[MATERIAL FOR THE TASK — start]

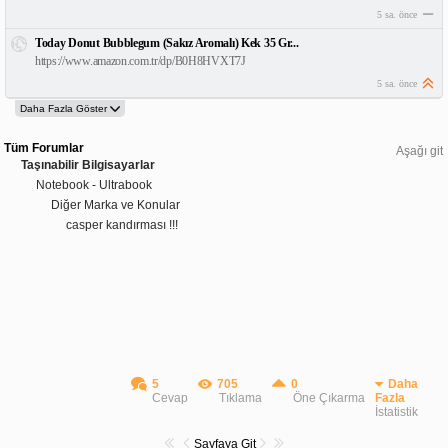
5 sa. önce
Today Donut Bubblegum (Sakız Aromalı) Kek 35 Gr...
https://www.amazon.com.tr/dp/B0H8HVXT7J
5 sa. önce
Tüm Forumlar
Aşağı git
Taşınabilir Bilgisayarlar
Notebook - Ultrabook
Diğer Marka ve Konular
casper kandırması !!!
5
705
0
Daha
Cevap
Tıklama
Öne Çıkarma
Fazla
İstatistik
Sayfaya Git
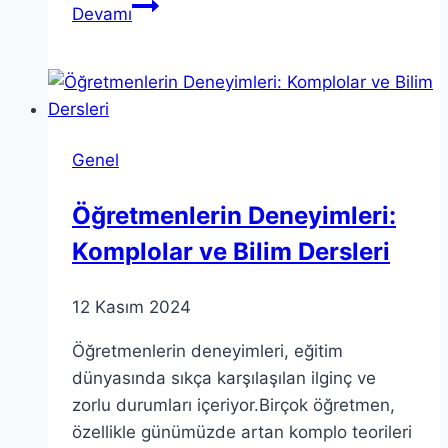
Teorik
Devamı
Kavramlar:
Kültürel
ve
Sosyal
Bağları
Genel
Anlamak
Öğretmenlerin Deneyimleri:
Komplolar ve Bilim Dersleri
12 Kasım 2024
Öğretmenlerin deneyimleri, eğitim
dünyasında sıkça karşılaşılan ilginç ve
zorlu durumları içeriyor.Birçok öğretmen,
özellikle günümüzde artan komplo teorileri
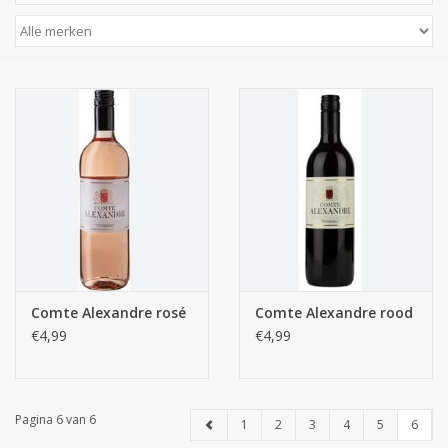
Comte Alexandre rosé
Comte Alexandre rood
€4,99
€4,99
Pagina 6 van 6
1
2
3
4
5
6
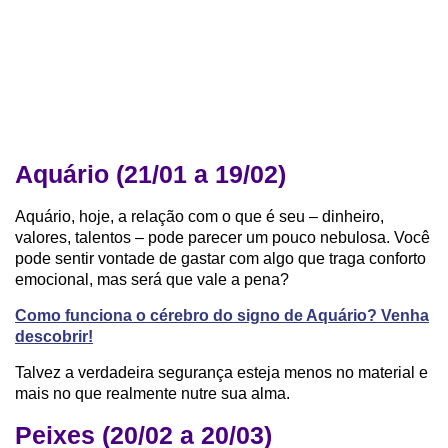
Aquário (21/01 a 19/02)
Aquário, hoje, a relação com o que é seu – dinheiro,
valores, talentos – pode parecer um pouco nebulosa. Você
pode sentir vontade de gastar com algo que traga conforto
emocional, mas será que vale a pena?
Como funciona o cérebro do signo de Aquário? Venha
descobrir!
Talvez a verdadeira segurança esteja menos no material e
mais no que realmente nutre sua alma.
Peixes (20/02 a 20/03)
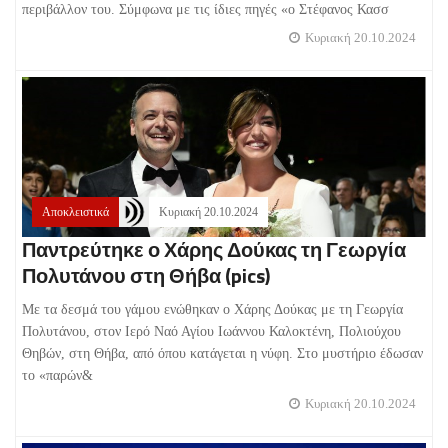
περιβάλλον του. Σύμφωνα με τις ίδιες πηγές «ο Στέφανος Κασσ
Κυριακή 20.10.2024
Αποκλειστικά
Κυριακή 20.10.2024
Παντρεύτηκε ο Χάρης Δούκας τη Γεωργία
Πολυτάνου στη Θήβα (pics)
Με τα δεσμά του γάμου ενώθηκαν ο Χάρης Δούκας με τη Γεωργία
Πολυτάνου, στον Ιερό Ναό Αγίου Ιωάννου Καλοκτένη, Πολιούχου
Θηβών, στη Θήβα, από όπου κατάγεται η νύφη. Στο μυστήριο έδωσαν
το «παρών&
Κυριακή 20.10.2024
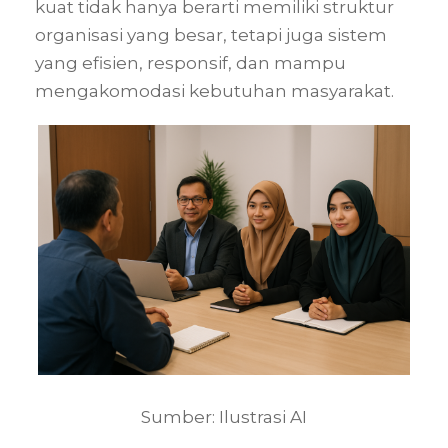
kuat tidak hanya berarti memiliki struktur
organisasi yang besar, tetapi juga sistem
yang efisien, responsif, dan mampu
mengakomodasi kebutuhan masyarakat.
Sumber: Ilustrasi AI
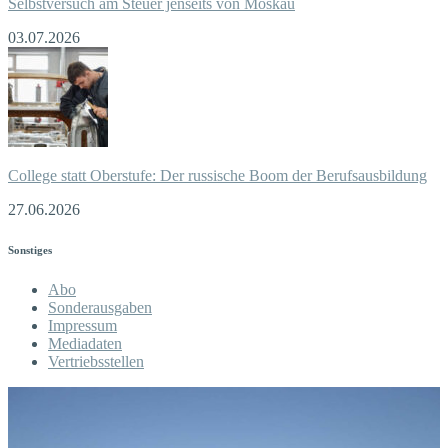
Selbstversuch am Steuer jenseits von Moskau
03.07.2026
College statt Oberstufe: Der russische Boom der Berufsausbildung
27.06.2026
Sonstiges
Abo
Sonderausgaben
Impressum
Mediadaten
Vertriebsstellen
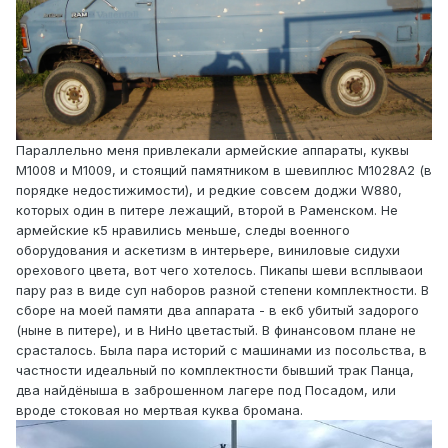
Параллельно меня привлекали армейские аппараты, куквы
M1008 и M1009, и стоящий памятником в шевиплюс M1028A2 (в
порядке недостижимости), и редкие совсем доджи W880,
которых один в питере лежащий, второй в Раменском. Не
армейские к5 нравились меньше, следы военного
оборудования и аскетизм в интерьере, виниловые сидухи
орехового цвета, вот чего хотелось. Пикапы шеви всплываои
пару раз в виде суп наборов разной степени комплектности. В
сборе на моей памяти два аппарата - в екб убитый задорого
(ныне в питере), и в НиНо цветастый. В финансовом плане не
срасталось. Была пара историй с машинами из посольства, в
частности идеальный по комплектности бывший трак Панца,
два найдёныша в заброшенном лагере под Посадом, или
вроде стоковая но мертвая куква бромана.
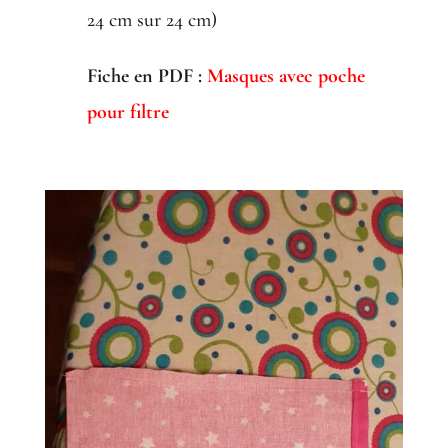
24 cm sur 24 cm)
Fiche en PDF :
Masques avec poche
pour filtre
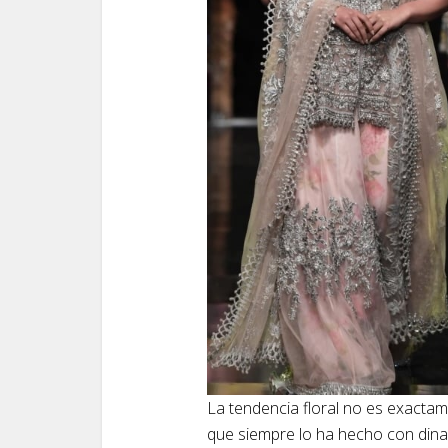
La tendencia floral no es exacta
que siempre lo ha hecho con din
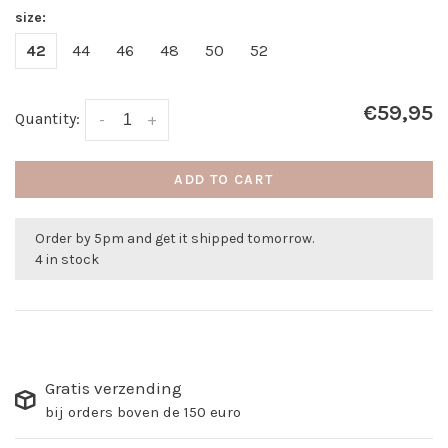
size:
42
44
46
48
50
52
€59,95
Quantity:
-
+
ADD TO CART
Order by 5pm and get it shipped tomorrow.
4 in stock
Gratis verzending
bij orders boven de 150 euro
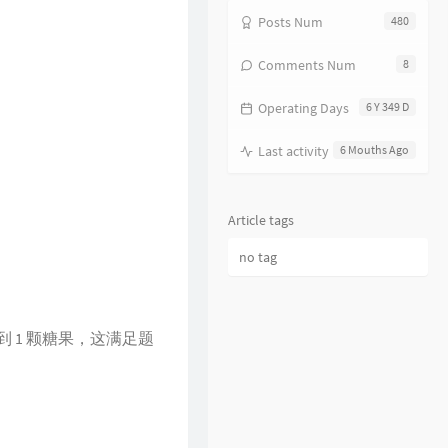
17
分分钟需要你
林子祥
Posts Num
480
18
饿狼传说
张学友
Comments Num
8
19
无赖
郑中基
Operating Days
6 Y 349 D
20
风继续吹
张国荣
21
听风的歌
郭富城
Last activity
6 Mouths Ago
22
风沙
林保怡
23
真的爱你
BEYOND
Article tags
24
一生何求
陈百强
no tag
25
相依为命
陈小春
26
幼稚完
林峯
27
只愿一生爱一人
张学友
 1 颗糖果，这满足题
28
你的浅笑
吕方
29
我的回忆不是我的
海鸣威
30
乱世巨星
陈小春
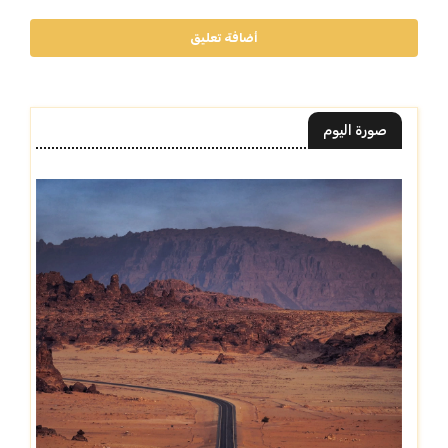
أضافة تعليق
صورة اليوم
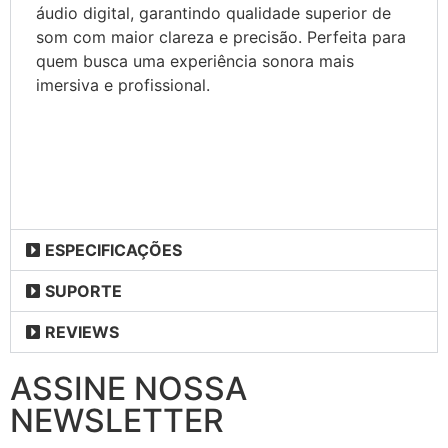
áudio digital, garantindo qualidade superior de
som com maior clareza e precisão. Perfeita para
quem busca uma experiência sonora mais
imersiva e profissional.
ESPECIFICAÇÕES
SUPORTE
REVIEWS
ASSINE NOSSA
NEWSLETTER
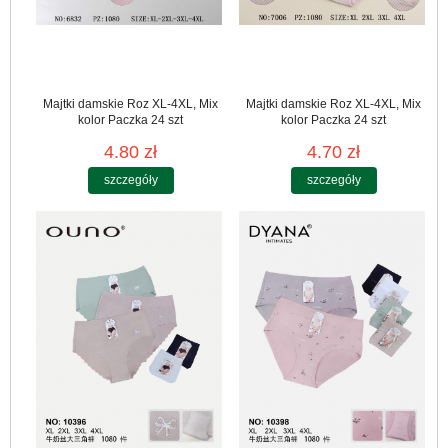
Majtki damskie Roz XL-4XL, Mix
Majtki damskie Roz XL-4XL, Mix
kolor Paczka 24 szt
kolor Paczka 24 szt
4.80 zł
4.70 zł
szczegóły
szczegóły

[MATERIAL FOR THE TASK — finish]

Your answer should be every line above that contains the word "Öğretmenlerin".

TASK RESPONSE
Öğretmenlerin Deneyimleri:
Öğretmenlerin deneyimleri, eğitim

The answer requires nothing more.